Students at a classroom in China’s Anhui province study on the first day of the National College Entrance Examination, known as the gaokao, on July 7.

Photographer: Zhang Yazi/China News Service/Getty Images

Here’s a tough one: Is the gaokao — China’s notoriously grueling, dayslong college entrance exam — a fair way to funnel the country’s brightest students to its top universities?

Unlike the questions on the test itself, there’s no right answer. Officially, China has unwavering faith in the exam, the single most important component of college admissions since the founding of the People’s Republic. Under the gaokao system, anyone with high-enough scores can theoretically enroll at elite universities such as Tsinghua, Peking or Fudan, a first step toward upward mobility.

Unofficially, however, the system is aging poorly.
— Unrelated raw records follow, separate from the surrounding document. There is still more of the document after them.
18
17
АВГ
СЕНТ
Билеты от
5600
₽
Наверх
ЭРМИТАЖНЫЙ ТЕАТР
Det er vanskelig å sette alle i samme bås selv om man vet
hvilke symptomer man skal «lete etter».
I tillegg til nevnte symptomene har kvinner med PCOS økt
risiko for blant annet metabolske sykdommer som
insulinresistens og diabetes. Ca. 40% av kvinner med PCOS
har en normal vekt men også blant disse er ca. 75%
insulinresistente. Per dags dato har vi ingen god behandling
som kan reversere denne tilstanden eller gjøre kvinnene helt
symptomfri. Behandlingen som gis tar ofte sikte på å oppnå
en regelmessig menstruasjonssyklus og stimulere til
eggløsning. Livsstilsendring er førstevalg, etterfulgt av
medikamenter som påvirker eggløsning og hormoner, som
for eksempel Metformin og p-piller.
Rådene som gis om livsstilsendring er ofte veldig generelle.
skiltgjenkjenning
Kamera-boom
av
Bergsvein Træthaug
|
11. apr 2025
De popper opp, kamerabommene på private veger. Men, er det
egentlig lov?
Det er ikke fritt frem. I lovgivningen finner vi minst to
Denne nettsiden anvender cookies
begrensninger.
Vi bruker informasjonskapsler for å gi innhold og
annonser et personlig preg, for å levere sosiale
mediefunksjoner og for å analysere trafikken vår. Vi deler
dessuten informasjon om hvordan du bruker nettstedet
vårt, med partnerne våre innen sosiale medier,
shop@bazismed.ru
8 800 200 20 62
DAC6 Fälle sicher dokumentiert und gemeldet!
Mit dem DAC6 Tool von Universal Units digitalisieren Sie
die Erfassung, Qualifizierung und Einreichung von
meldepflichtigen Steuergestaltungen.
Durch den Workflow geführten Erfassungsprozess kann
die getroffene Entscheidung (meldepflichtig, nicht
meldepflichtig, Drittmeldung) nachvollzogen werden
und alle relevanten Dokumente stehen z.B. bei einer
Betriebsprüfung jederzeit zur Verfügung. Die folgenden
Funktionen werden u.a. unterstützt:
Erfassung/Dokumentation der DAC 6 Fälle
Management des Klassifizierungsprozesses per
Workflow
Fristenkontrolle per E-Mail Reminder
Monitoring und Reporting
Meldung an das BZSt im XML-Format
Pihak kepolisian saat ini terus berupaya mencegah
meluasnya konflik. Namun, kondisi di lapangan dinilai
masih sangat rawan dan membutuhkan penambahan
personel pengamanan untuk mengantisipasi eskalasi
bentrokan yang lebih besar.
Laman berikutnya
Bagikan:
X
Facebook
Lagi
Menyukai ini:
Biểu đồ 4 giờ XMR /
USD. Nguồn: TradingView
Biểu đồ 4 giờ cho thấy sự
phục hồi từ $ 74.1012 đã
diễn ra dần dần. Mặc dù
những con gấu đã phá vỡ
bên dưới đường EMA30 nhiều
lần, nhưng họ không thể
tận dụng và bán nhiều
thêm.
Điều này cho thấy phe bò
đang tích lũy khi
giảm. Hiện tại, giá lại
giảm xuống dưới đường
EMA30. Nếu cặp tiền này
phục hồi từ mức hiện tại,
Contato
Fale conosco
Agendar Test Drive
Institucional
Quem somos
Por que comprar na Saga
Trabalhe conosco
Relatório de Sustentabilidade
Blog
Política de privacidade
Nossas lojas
The gaokao is increasingly seen less as a gateway to opportunity and more as a barrier, largely due to a rapidly growing student population and a widening disparity between top schools and all the rest. What’s more, the government’s most recent efforts to make the test more fair and less stressful have been as divisive as the problems they’re attempting to fix.

A record 10.7 million students took the test this year, and while the Ministry of Education doesn’t release nationwide admissions statistics, roughly 1% got into one of China’s top 20 schools, according to Bloomberg calculations. Going by history, a disproportionate share will have come from the country’s wealthiest cities. Of the more than 3,400 new undergraduates last year at Tsinghua University — the gold standard — less than one-fifth came from rural or less developed areas.

That poor, rural students are at a disadvantage to their wealthy, urban counterparts is a criticism of standardized tests everywhere. But the gap between China’s top institutions and second- and third-choice options is particularly vast. As part of a national push to establish globally competitive universities, the government has poured resources into already established schools. Meanwhile, the new institutions designed to absorb the rest don’t offer the alumni networks or name-recognition that could give grads a boost in the job market.